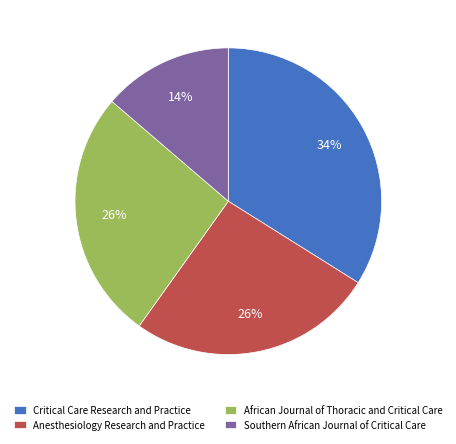

Is it true that Southern African Journal of Critical Care is 14% of the pie?

True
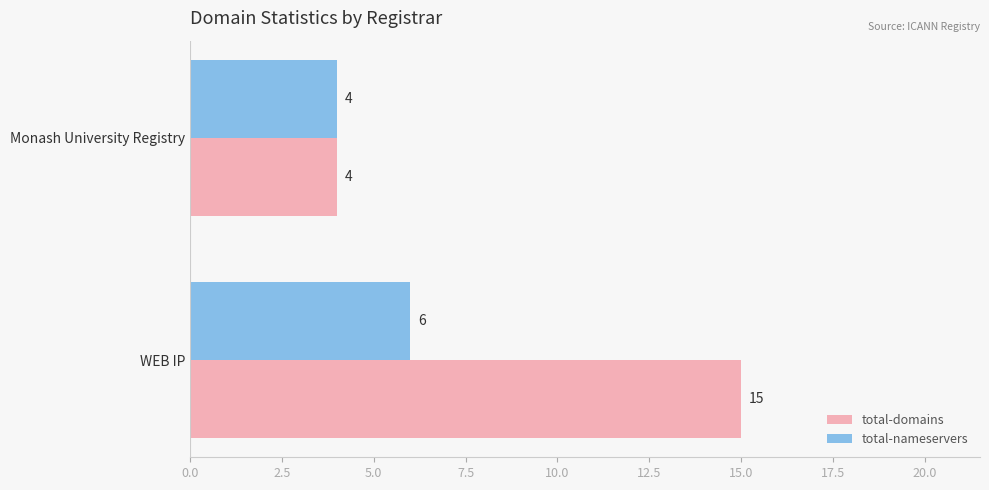

What is the difference between the maximum and minimum values in the total-nameservers series?

2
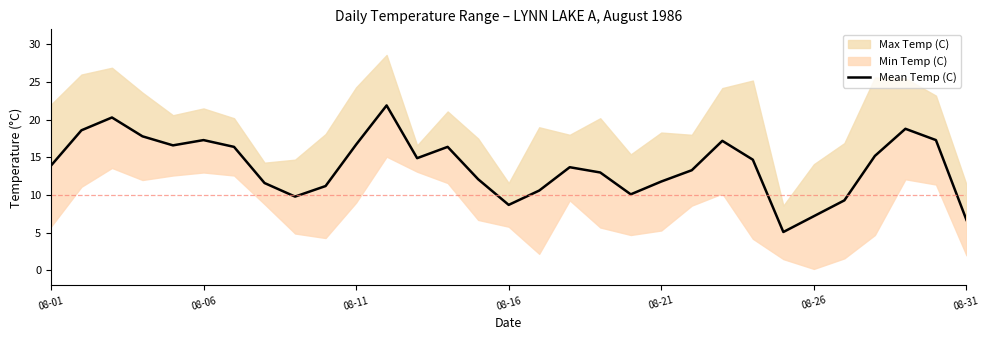

At which label is the value closest to 13?

18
--------------------------------------------------
* _Exercise aim_
Format the material above as a JSON list of strings, one string per line, with blank lines omitted and the pictures left out.

* _Response box_
[
  "Is it true that Southern African Journal of Critical Care is 14% of the pie?",
  "True",
  "What is the difference between the maximum and minimum values in the total-nameservers series?",
  "2",
  "At which label is the value closest to 13?",
  "18"
]